## Activity 1
Print the passage from the operating expenses excerpt starting at "Office related costs" and ending at "of the Company.", copied word for word.

***

Depreciation  $7,735   $9,531   $(1,796)  $16,451   $19,317   $(2,866)
Office Related Expenses   138,414    134,825    3,589    270,423    261,524    8,899 
Payroll and Benefits   511,468    507,091    4,377    1,018,007    1,113,943    (95,936)
Professional Fees   175,454    202,082    (26,628)   392,959    494,968    (102,009)
Selling and Marketing   194,303    424,444    (230,141)   340,235    932,830    (592,595)
Travel   23,462    37,476    (14,014)   43,864    117,227    (73,363)
                               
Total operating expenses  $1,050,836   $1,315,449   $(264,613)  $2,081,939   $2,939,809   $(857,870)

 

Depreciation expense for the three and six months ended January 31, 2012, was approximately $8 thousand and $16 thousand, respectively, a decrease of approximately $2 thousand and $3 thousand from the same prior year period. The decrease is due to lower carrying values of depreciable assets during the three and six months ended January 31, 2012 as compared to the same prior year period.

 

Office related costs include rent, insurance, utilities and office maintenance. For the three months ended January 31, 2012 these costs were approximately $28 thousand, $12 thousand, $10 thousand, and $88 thousand, respectively. For the six months ended January 31, 2012 these costs were $57 thousand, $25 thousand, $21 thousand, and $167 thousand, respectively. The overall increase of approximately $4 thousand and $9 thousand is due to increased operations of the Company.

 

Payroll and related expenses for the three and six months ended January 31, 2012 was approximately $511 thousand and $1.0 million, respectively, a increase of $4 thousand and a decrease of approximately $96 thousand over the same prior year periods. The increase of approximately $4 thousand for the three months ended January 31, 2012 is due to additional personnel added to support ZLinked. The decrease of approximately $96 thousand for the six months ended January 31, 2012 is due to certain employee salary reductions and a reduction in stock based compensation.

***

## Activity 2
Render the entries as a numbered list, beginning with the line that contains "Does any single" and continuing through the final entry, with both ends included and blank lines omitted. Leave the pictures out of the list.

***

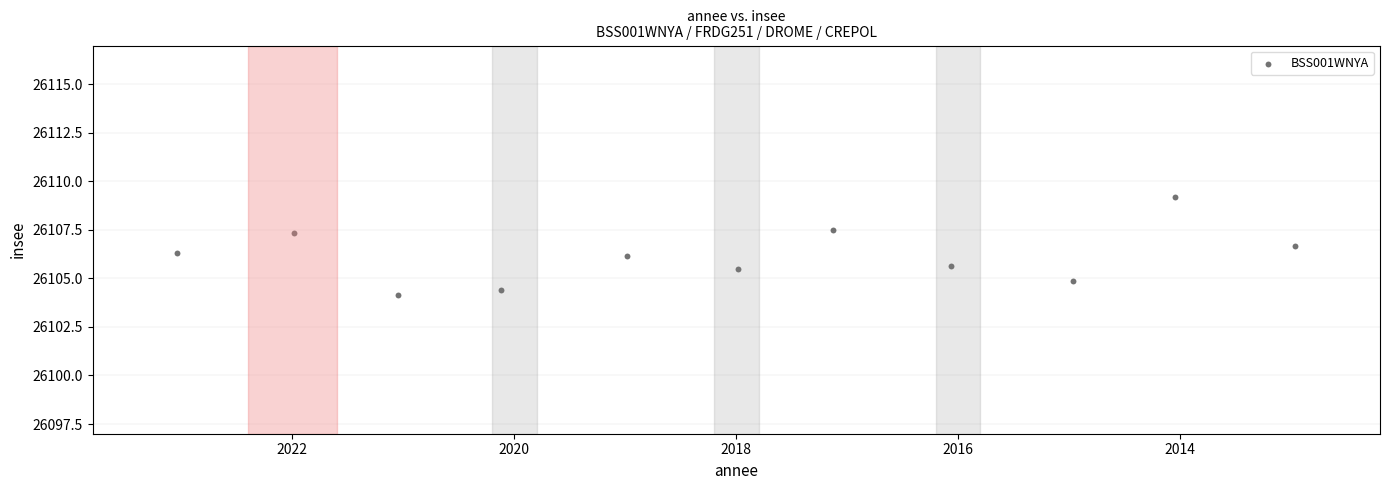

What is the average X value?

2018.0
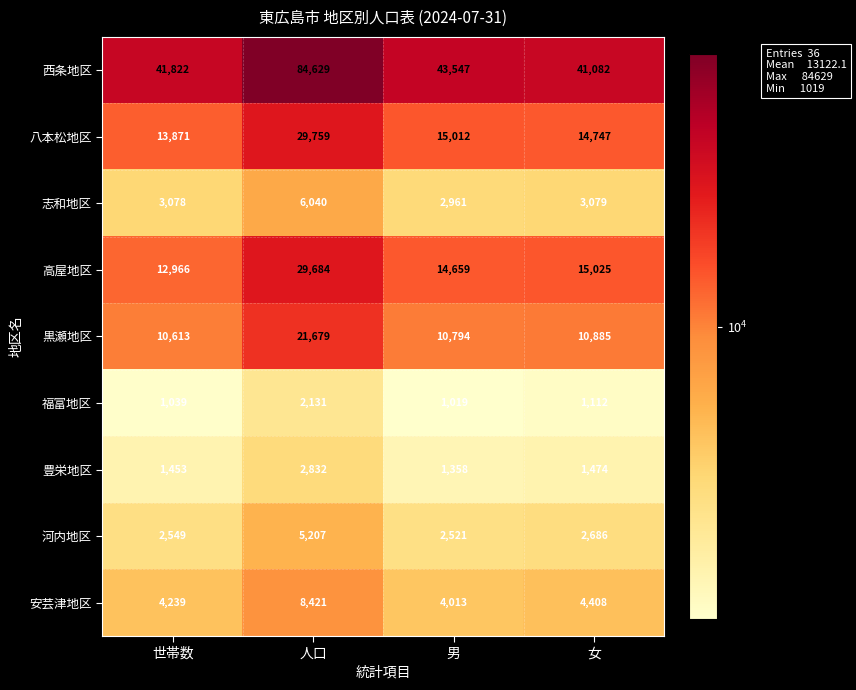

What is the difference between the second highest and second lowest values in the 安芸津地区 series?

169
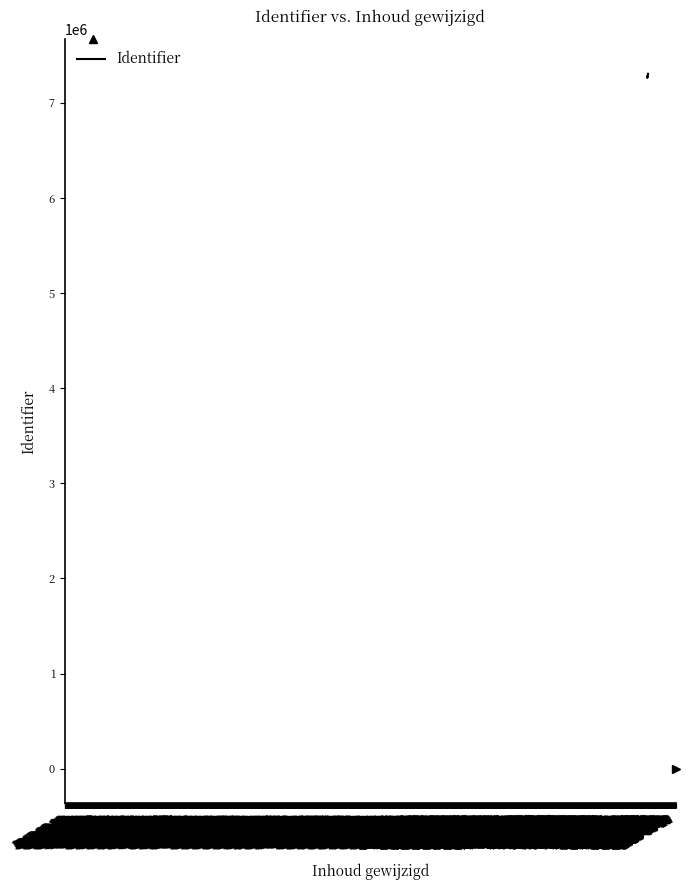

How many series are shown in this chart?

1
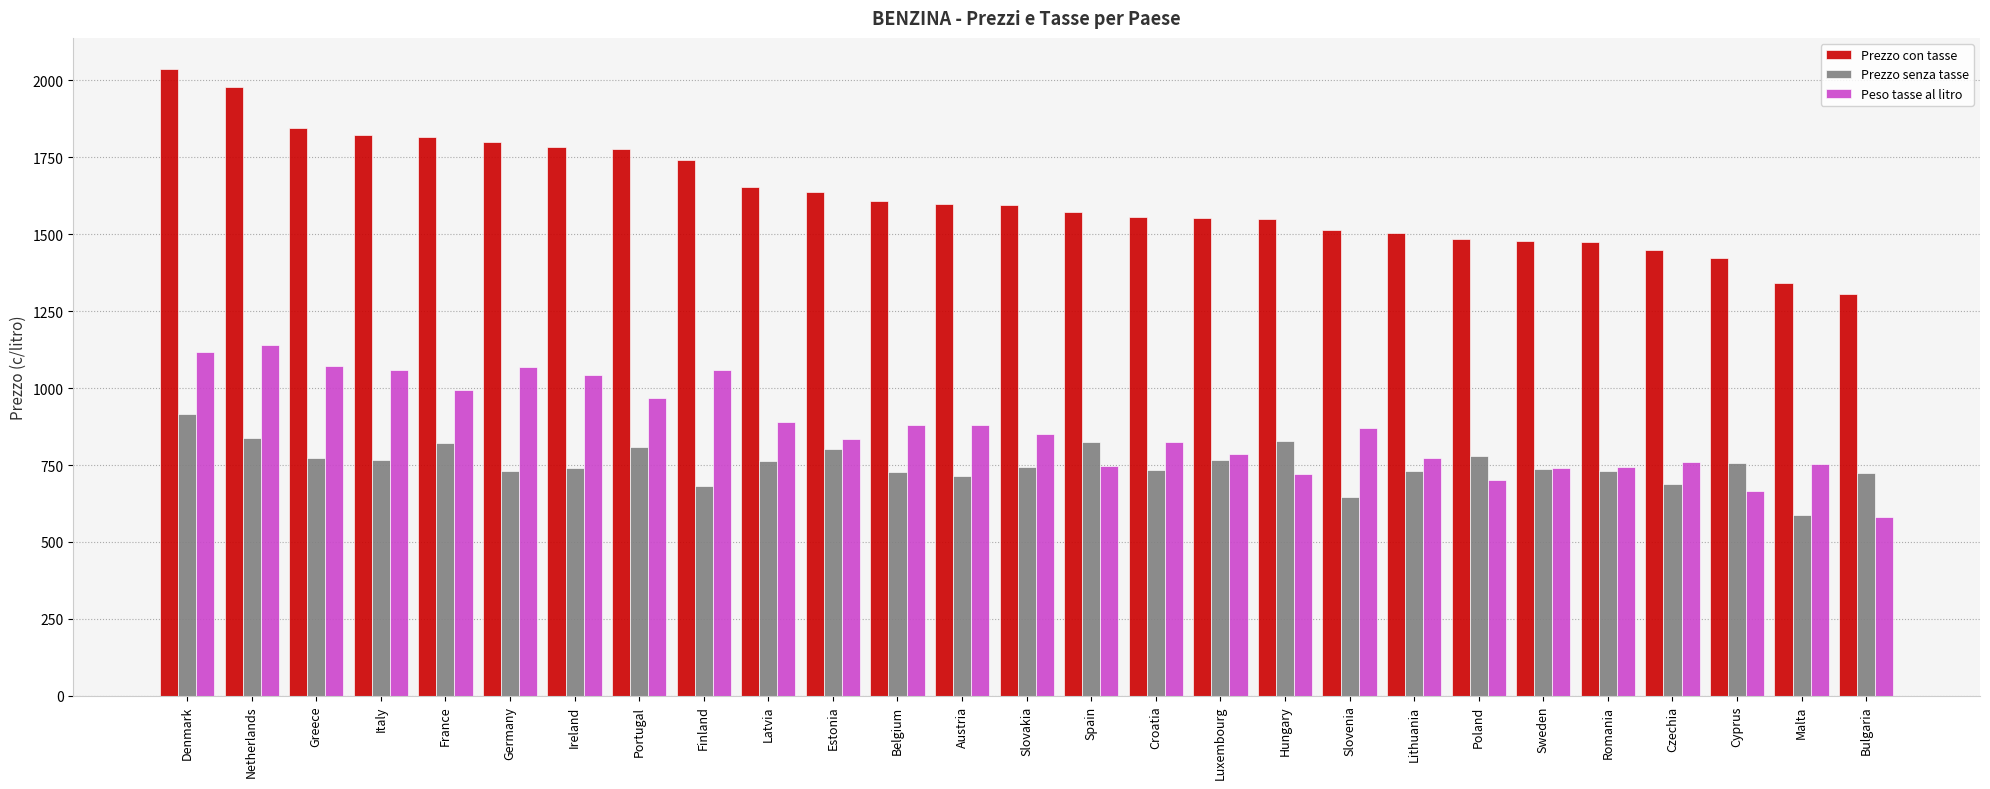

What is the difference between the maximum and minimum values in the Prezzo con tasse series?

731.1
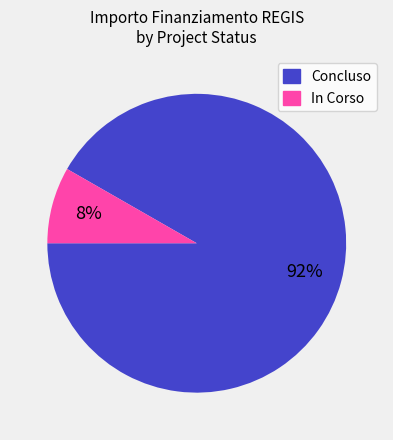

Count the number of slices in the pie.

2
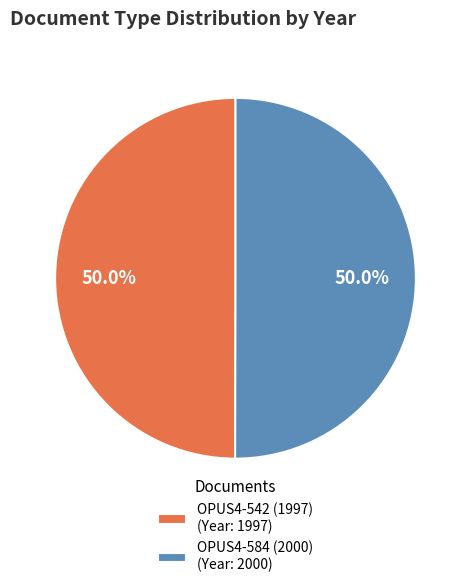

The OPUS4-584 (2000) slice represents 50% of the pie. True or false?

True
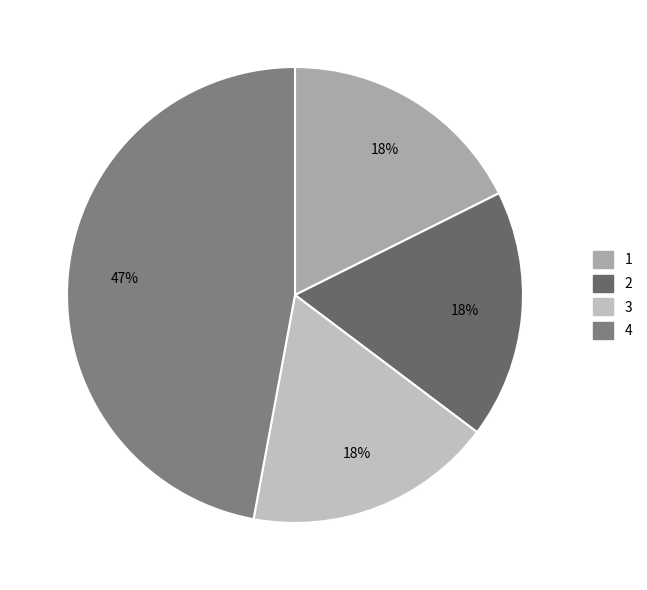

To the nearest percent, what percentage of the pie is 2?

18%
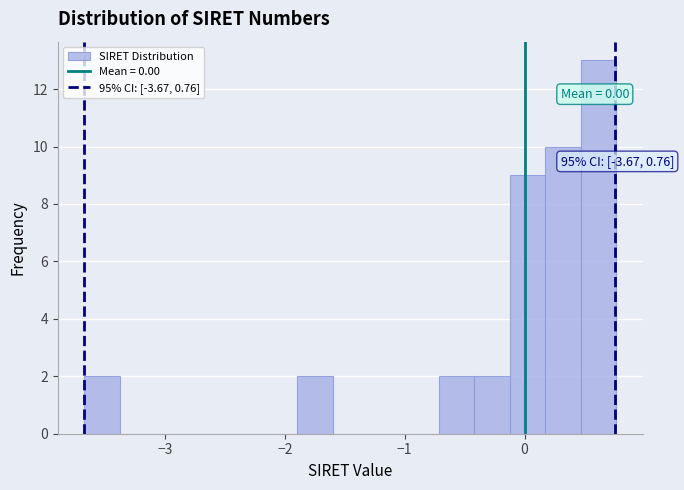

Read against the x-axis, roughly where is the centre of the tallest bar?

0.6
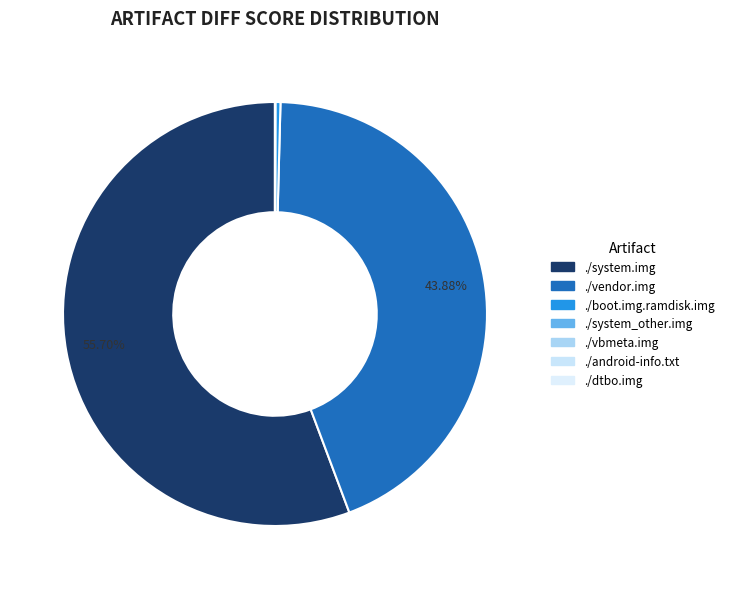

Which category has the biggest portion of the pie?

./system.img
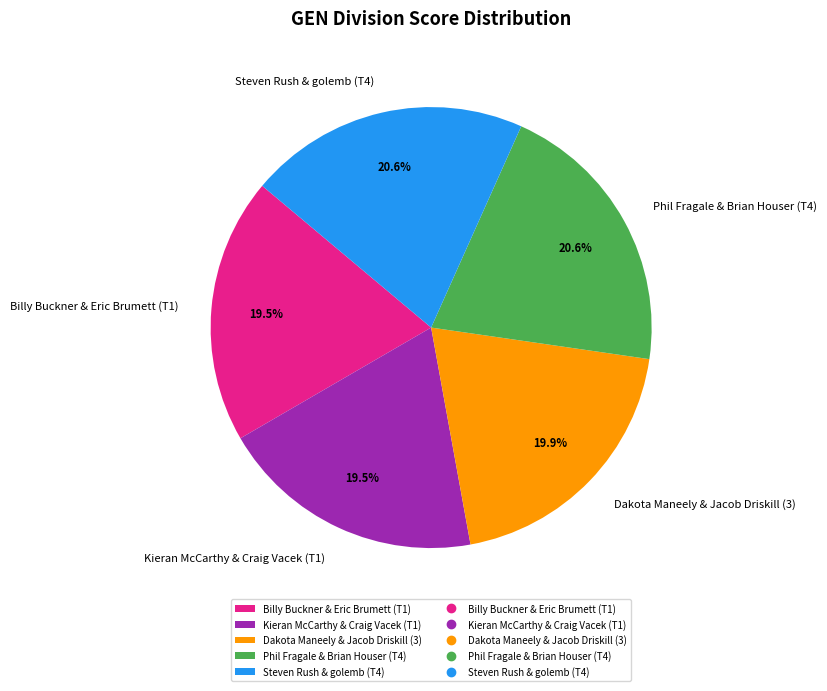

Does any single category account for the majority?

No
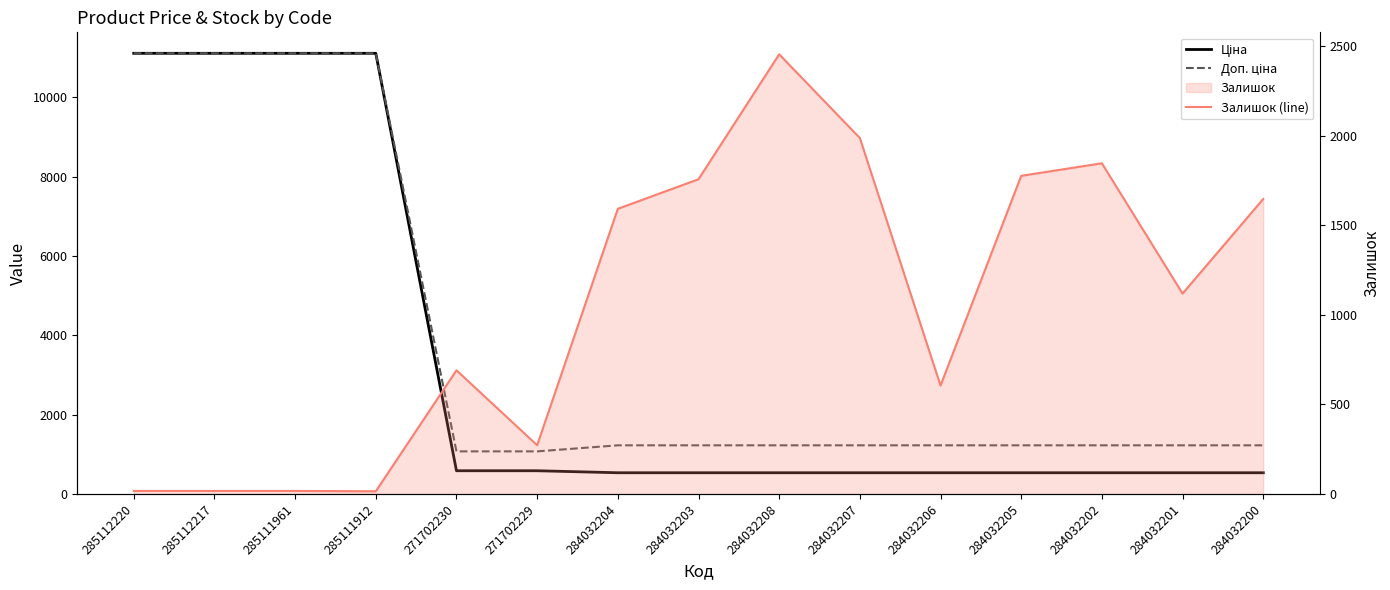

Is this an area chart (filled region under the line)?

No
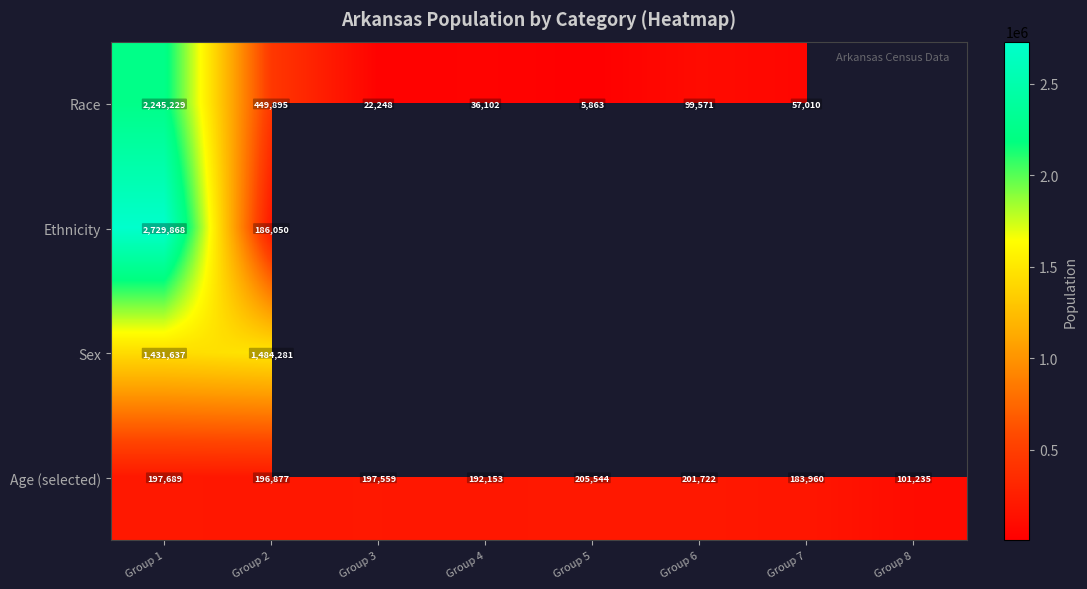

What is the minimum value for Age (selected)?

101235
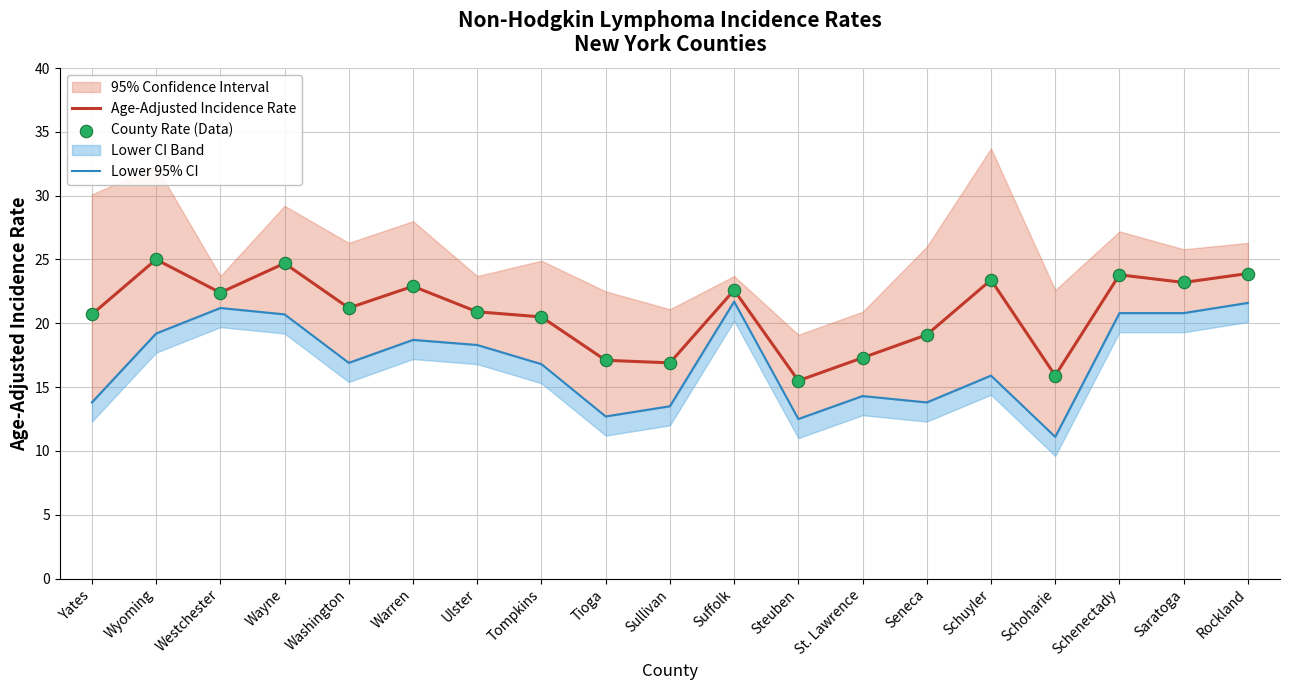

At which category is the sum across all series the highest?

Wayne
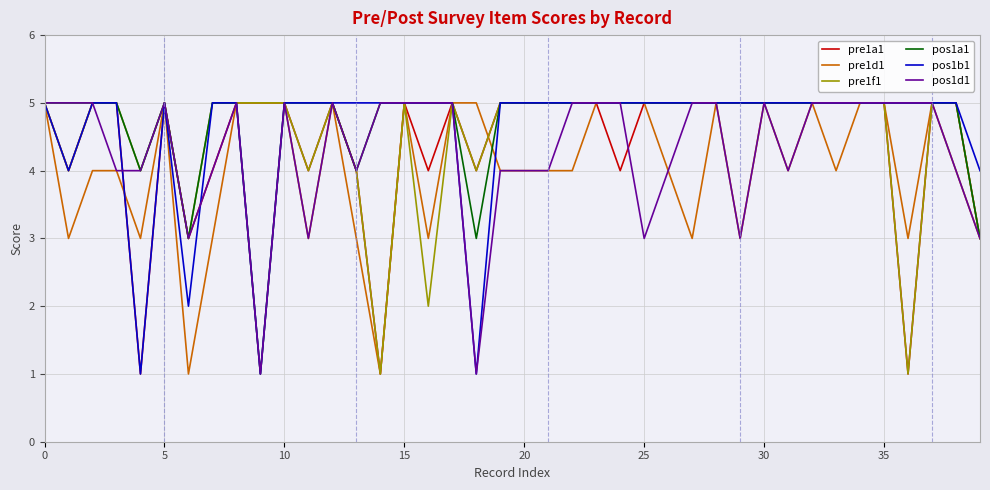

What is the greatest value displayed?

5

***

## Expected output 1
Office related costs include rent, insurance, utilities and office maintenance. For the three months ended January 31, 2012 these costs were approximately $28 thousand, $12 thousand, $10 thousand, and $88 thousand, respectively. For the six months ended January 31, 2012 these costs were $57 thousand, $25 thousand, $21 thousand, and $167 thousand, respectively. The overall increase of approximately $4 thousand and $9 thousand is due to increased operations of the Company.

## Expected output 2
1. Does any single category account for the majority?
2. No
3. Is this an area chart (filled region under the line)?
4. No
5. What is the minimum value for Age (selected)?
6. 101235
7. At which category is the sum across all series the highest?
8. Wayne
9. What is the greatest value displayed?
10. 5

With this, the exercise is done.